FRAGMENTO DE LECTURA -

Cualquiera que haya asistido a una escuela de storytelling o de escritura creativa se habrá encontrado estudiándolo, y la cosa no debe extrañarnos: en un tipo de enseñanza a la que le cuesta encontrar bases «científicas», desdibujándose a menudo, para consternación del gran público, en una especie de impresionismo sacerdotal, el libro de Vogler ofrecía reglas, trazaba esquemas, aseguraba resultados: los éxitos de Hollywood, perfectamente alineados con esa biblia, estaban allí para demostrar que sus teorías no eran castillos en el aire. 

 Como es bien sabido, la convicción de Vogler –heredada de Campbell y, lejanamente, de Propp– es que todas las historias del mundo derivan de un único modelo original y arquetípico. En la práctica, existe una única historia, reformulada hasta el infinito: un héroe es llamado a realizar una hazaña, parte para llevarla a cabo, logra superar todas las pruebas a las que se le somete y luego regresa al mundo llevando consigo una nueva sabiduría o un nuevo poder. No hay que pensar inmediatamente en dragones y caballeros. Incluso Casablanca o Tiburón, dice Vogler, funcionan así. Lo mismo ocurre con Moby Dick, para entendernos. Y la hazaña a la que el héroe está llamado podría ser «simplemente» la de hacerse mayor, o la de conquistar a su compañera de pupitre.

MATERIAL EXTRAÍDO -
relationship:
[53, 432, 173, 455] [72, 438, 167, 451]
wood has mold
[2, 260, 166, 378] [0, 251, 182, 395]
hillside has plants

REQUISITOS - ¿Cómo queda en inglés esta oración del fragmento sobre el modelo narrativo de Vogler: «Como es bien sabido, la convicción de Vogler –heredada de Campbell y, lejanamente, de Propp– es que todas las historias del mundo derivan de un único modelo original y arquetípico.»?

RESPUESTA - As is well known, Vogler's conviction (inherited from Campbell and, more distantly, from Propp) is that all the stories in the world derive from a single original, archetypal model.